Shijie Jiang, Yijian Zeng, Sung-Ching Lee, Gregory Duveiller, Alexander Brenning, Markus Reichstein

Project description

Climate change has intensified droughts worldwide, putting ecosystems under increasing water stress and threatening their resilience. Understanding how ecosystems respond to water limitation is essential for predicting future impacts on carbon and water cycles. In particular, soil-plant-atmosphere interactions - such as root water uptake, plant hydraulic function, and canopy energy exchange - are key to understanding how ecosystems cope and adapt to drought. However, existing models often struggle to accurately capture these interactions under varying environmental conditions due to the complexity of coupling processes across soil, root, hydraulic, and canopy systems. This project seeks to address these gaps by applying and further developing a Soil-Plant-Atmosphere Continuum model (e.g., the STEMMUS-SCOPE model) that incorporates plant hydraulic dynamics (e.g., PSInet data). In addition, data-driven parameterization using machine learning will be considered to improve specific process representations to create a flexible and accurate hybrid model for simulating water-carbon dynamics under drought. Particularly, interpretable machine learning techniques will be used to deepen our understanding of key mechanisms and to complement existing mechanistic models.

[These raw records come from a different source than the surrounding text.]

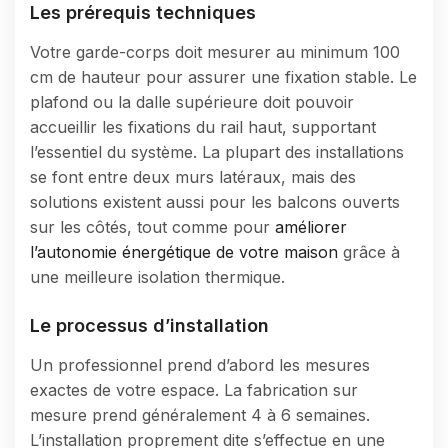
Les prérequis techniques
Votre garde-corps doit mesurer au minimum 100
cm de hauteur pour assurer une fixation stable. Le
plafond ou la dalle supérieure doit pouvoir
accueillir les fixations du rail haut, supportant
l’essentiel du système. La plupart des installations
se font entre deux murs latéraux, mais des
solutions existent aussi pour les balcons ouverts
sur les côtés, tout comme pour
améliorer
l’autonomie énergétique de votre maison
grâce à
une meilleure isolation thermique.
Le processus d’installation
Un professionnel prend d’abord les mesures
exactes de votre espace. La fabrication sur
mesure prend généralement 4 à 6 semaines.
L’installation proprement dite s’effectue en une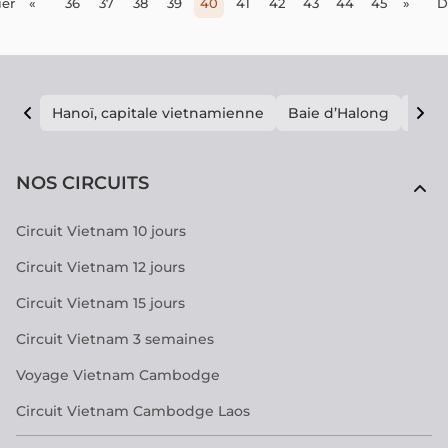
er
«
36
37
38
39
40
41
42
43
44
45
»
D
Hanoï, capitale vietnamienne
Baie d’Halong
E vi
NOS CIRCUITS
Circuit Vietnam 10 jours
Circuit Vietnam 12 jours
Circuit Vietnam 15 jours
Circuit Vietnam 3 semaines
Voyage Vietnam Cambodge
Circuit Vietnam Cambodge Laos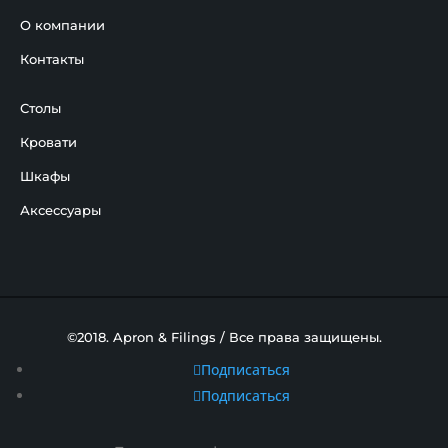
О компании
Контакты
Столы
Кровати
Шкафы
Аксессуары
©2018. Apron & Filings / Все права защищены.
Подписаться
Подписаться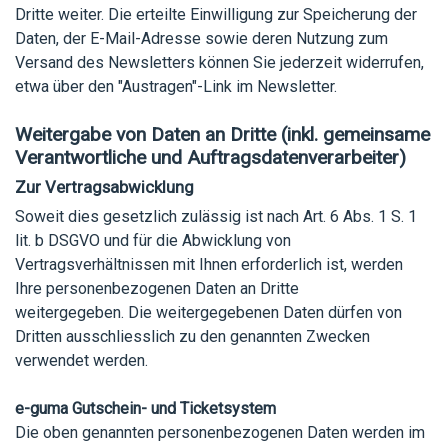
Dritte weiter. Die erteilte Einwilligung zur Speicherung der
Daten, der E-Mail-Adresse sowie deren Nutzung zum
Versand des Newsletters können Sie jederzeit widerrufen,
etwa über den "Austragen"-Link im Newsletter.
Weitergabe von Daten an Dritte (inkl. gemeinsame
Verantwortliche und Auftragsdatenverarbeiter)
Zur Vertragsabwicklung
Soweit dies gesetzlich zulässig ist nach Art. 6 Abs. 1 S. 1
lit. b DSGVO und für die Abwicklung von
Vertragsverhältnissen mit Ihnen erforderlich ist, werden
Ihre personenbezogenen Daten an Dritte
weitergegeben. Die weitergegebenen Daten dürfen von
Dritten ausschliesslich zu den genannten Zwecken
verwendet werden.
e-guma Gutschein- und Ticketsystem
Die oben genannten personenbezogenen Daten werden im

The overarching goal of this PhD project is to improve our understanding and predictive ability of soil-plant-atmosphere interactions under drought conditions through the development of a coupled, data-integrated model. Using state-of-the-art data-driven approaches, the research aims to reveal hidden relationships and provide actionable insights into the complex non-linear dynamics linking soil moisture, plant hydraulics, and canopy fluxes, particularly in response to water stress and changing environmental conditions. Ultimately, these efforts aim to provide early warning indicators of ecosystem stress and insights for better ecosystem management under a changing climate. The prospective PhD student will be encouraged to explore their own innovative approaches within this integrated modeling framework, emphasizing both mechanistic understanding and data-driven improvements.

Working group

The successful candidate will work in the Department of Biogeochemical Integration at the Max Planck Institute for Biogeochemistry and will also be affiliated with the Friedrich Schiller University, Jena. The working group offers long-standing expertise and experience in the various fields relevant to this project. There will be a close collaboration with the Department of Water Resources of the University of Twente, the Netherlands. For further information, please contact Shijie Jiang.

Requirements

Applications to the IMPRS-gBGC are open to well-motivated and highly-qualified students from all countries. Prerequisites for this PhD project are:

Master's degree in ecohydrology, environmental science, earth system science, biogeosciences, climate science or related fields.
Strong background in eco(-/)hydrological modeling. Experience in data integration and machine learning (e.g., neural networks) for environmental applications is preferred but not required.
Proficiency in a modern programming language (e.g., Python, R, Julia).
Broad interest in soil-plant-atmosphere processes and water-carbon dynamics.
Fluency in spoken and written English.
Willingness to work in an interdisciplinary environment with geoscientists and computer scientists.

References

Wang, Y., et al. (2021). Integrated modeling of canopy photosynthesis, fluorescence, and the transfer of energy, mass, and momentum in the soil–plant–atmosphere continuum (STEMMUS–SCOPE v1. 0.0). Geoscientific Model Development, 14(3), 1379-1407.

Reichstein, M., et al. (2019). Deep learning and process understanding for data-driven Earth system science. Nature, 566(7743), 195-204.

Green, J. K. (2024). The intricacies of vegetation responses to changing moisture conditions. New Phytologist.